Она за полгода стала еще краше, немного пополнела в лице и стане. Сквозь смугло-бледноватую кожу румянец разливался ровно, с янтарным отблеском. И такой же, как у него, пышный рот раскрывался еще привлекательнее, оточенный пушком; губы стали потемнее, и белизна острых и крупных зубов придавала ей что-то восточное. Шея налилась и руки. В гренадиновом платье с прозрачными рукавами, она накинула на плечи кружевную короткую мантильку, и воротник подпирал ей сзади затылок живописно и значительно. Никто бы не сказал, глядя на ее туалет и манеру носить его, что она губернская барынька из купеческой раскольничьей семьи.
Ему всего дороже были в ее облике глаза, откуда блестели два брильянта, и смелое очертание носа, тонкого, с маленькой припухлостью кончика, в которой сказывался также восточный, немного татарский тип ее лица.
– Уехал, значит, на целую неделю? – спросил Теркин тоном человека, которому не верится в собственную удачу.
– Теперь всего день остался… Может, завтра приедет – писал уж, что все уладилось, как он желал…
– Вернется товарищем прокурора?
– Хорош прокурор!
Возглас ее замер в прозрачной тишине засвежевшего воздуха.

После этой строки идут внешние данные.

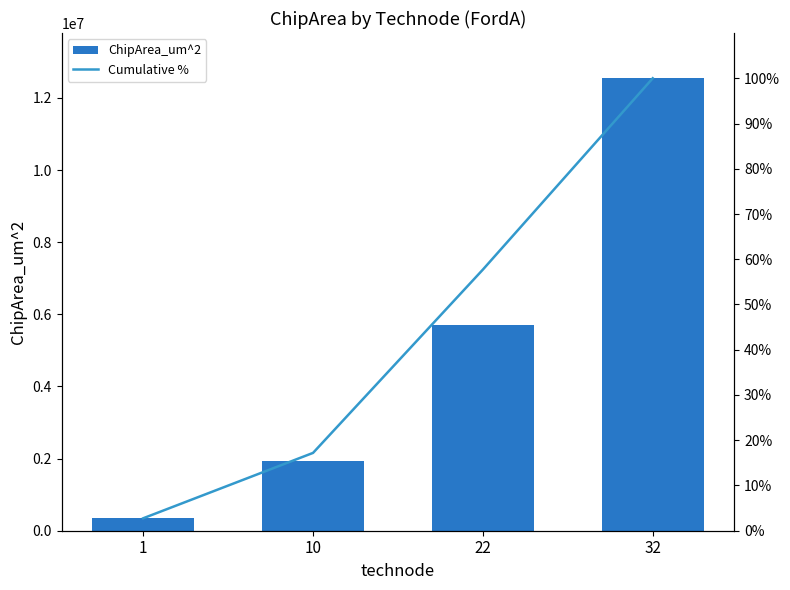

Reading left to right, list all the values displayed in this chart.

ChipArea_um^2: 1=344663.0	10=1932020.0	22=5704620.0	32=12545900.0
Cumulative %: 1=2.8	10=17.2	22=57.7	32=100.0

– Хорош! – повторила она страстным шепотом, нагнулась к нему лицом и сжала сильнее его руку. Вася! так он мне противен… Голоса – и того не могу выносить: шепелявит, по-барски мямлит. – Она сделала гримасу. – И такого человека, лентяя, картежника, совершенную пустушку, считают отличным чиновником, важные дела ему поручали, в товарищи прокурора пролез под носом у других следователей. Один чуть не двадцать лет на службе в уезде…
Они говорили о муже ее, и им обоим было неприятно это. Но избежать такого разговора они не могли.
Когда они встретились и сели на скамью, один поцелуй и несколько любовных слов – вот и все, чем они обменялись… Их стесняло то, что они на виду у всех, хотя никто еще не зашел в садик. Теркин хотел сейчас же сказать ей, зачем она не приехала к нему в гостиницу, но вспомнил, что она просила его в письме на том не настаивать.
О муже речь шла не более десяти минут. Серафима передавала то, чего он не знал еще по ее письмам в таких подробностях. Рудич – игрок, и из ее приданого уже почти ничего не осталось. Правда, он дал ей вексель, но что с него получишь?..
Она не договорила: «Ничего не получишь, если даже и уйдешь от него».
Не так мечтал Теркин об этой тайной беседе на набережной в сумерках июльской ночи. Что ему за дело до господина Рудича?.. Мот он или скопидом, гуняв или молодец – ему хотелось бы забыть о его существовании. Но Серафима, выдавая ему личность мужа, показывала этим самым, на каком градусе находится она от окончательного разрыва. Ее слова дышали решимостью покончить с такой постылой жизнью. Она вся отдавалась ему и хотела сначала и его и себя убедить, как честных людей, что в ней не блажь говорит, не распутство, а бесповоротное чувство, что личность мужа не заслуживает никакого сожаления.
Мог ли он, Теркин, быть судьей?
Он ей верил; факты налицо. Рудич – мот и эгоист, брюзга, важнюшка, барич, на каждом шагу «щуняет ее», – она так нарочно и выразилась сейчас, по-мужицки, – ее «вульгарным происхождением», ни чуточки ее не жалеет, пропадает по целым ночам, делает истории из-за каждого рубля на хозяйство, зная, что проиграл не один десяток тысяч ее собственных денег.
И все-таки он не мог и не желал быть судьей… Его начинало раздражать то, что время идет и они тратят его на перебирание всех этих дрязг.
– Ну его к Богу! – на вытерпел он. – Твоя добрая воля, Сима, поступить, как он того заслуживает, твой супруг и повелитель; не желаю я, чтобы ты так билась! Положи себе предел, – дольше терпеть постыдно!
– Еще бы! – громко выговорила она и, не оглянувшись назад, обняла его за шею и поцеловала долгим беззвучным поцелуем.